Well, the obvious choice would be DCAU: BTAS, The New Batman Adventures (Depending on region, this is just BTAS Season 4), STAS, Batman Beyond, JL/U and maybe Statik Shock/Zeta project if you truly want it to be complete. Plus there's four feature lengths in canon with those: Mystery of the Batwoman, Mask of the Phantasm, Batman & Mr Freeze: Subzero and Batman Beyond: Return of the Joker.
Continuity for those is:
BTAS > TNBA > STAS > JL > JLU = Statik > Beyond, however, BB should be watched before JLU as they wrap up the BB story in JLU, and Zeta Project is started during BB but ends before BB does.
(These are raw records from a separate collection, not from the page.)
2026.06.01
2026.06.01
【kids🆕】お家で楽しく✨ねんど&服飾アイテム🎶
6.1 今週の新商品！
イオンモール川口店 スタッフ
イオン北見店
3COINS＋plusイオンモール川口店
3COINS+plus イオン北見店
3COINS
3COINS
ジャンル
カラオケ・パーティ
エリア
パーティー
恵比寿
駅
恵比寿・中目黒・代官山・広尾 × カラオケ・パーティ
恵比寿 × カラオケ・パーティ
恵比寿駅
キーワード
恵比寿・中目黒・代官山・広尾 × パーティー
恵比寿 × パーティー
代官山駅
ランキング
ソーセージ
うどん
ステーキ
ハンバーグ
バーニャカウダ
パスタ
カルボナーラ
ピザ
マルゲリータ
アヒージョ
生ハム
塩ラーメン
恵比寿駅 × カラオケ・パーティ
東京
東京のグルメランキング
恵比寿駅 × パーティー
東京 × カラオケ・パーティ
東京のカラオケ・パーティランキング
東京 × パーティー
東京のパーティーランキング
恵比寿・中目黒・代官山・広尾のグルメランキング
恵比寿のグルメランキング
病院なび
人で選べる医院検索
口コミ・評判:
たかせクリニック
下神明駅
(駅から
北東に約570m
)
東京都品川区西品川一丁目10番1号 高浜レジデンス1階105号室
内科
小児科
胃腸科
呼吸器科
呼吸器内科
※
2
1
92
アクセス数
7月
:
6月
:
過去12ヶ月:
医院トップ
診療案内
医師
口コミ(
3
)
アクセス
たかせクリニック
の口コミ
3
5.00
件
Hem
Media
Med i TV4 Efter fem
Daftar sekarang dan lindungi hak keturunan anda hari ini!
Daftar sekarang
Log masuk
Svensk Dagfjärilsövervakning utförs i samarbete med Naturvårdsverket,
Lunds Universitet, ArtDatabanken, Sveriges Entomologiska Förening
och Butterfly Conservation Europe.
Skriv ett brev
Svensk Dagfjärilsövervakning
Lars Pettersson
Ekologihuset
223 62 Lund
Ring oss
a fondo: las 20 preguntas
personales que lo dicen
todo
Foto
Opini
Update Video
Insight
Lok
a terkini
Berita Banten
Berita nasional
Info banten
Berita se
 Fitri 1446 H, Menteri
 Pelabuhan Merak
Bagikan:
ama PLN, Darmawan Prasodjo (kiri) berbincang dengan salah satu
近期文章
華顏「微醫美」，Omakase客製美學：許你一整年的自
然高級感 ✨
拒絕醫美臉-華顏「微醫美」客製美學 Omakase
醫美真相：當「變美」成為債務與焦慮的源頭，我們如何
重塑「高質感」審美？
I don't recall when the first 2 BTAS films occur or if it's even stated, but they occur before TNBA starts, and Mystery of the Batwoman takes place during TNBA.
Return of the Joker is last, chronologically.
Now that I've done my tangent, I'll keep going with what you actually want to know.
There aren't many other animated continuities, due to the market being so small.
There's the Watchmen Animated film, but that's just panels from the comic with an audio book over the top. Still really nice, though I can't recall if it covers Before Watchmen or not.
Scooby-Doo DTVs are all in continuity. The first four, Zombie Island to Alien Invaders, are together, then there's the rest of them which are together.
I have an autistic timeline that links up every Scooby-Doo show and film into one continuous stream, but I doubt your uncle would appreciate my 'tism.
As for the other DC animated DTVs, there's a few continuities:
As above.
Two rather good films. Superman/Batman: Public Enemies and Apocalypse.
Crisis on Two Earths and Doom are based on the JLA comics, though not actually linked. CoTE was originally the conclusion to the DCAU, but Bruce Timm got shafted hard and made a LOT of concessions to even get it made. CoTE has Mark Harmon as Superman, which is incredibly comfy to hear.
Both adaptations of TDKR. I presume they'll eventually make a 3rd one, though I haven't heard ANYONE speak about the 3rd part, even when it was coming out, so it might of sold that poorly.
All the other DC films are standalone, save Assault on Arkham which is placed along the Arkham games and Gotham Knight which bridges between Batman Begins and The Dark Knight.
Marvel has their own animated universe, but it wasn't as well-received by critics/viewers at the time, and I don't recall them really mingling with the others shows like the DCAU did.
Those shows are X-Men, Iron Man, Fantastic Four, Spider-Man, The Incredible Hulk, Silver Surfer, Spider-Man Unlimited and The Avengers: United They Stand.
They're alright, I guess. Nothing to write home about, though. Spider-Man and SM Unlimited were the best shows of those.
X-Men is not the same show a lot of anons like. That was X-Men Evolution, which wasn't in the universe and was much better.
I did some reading, and didn't know this, but apparently Marvel as two other TV universes. They're more just "were made in the same time frame". The only real one is the Marvel Anime Universe.
As I said, there's not many choices for animated universes, even less so for films.
If Genndy ever gets set free by Sony, maybe he will finally convince people to use more animation in big budget studios. He a couple people, like Paul Dini and Bruce Timm at WB Animation are the only guys who seem to care about 2D these days.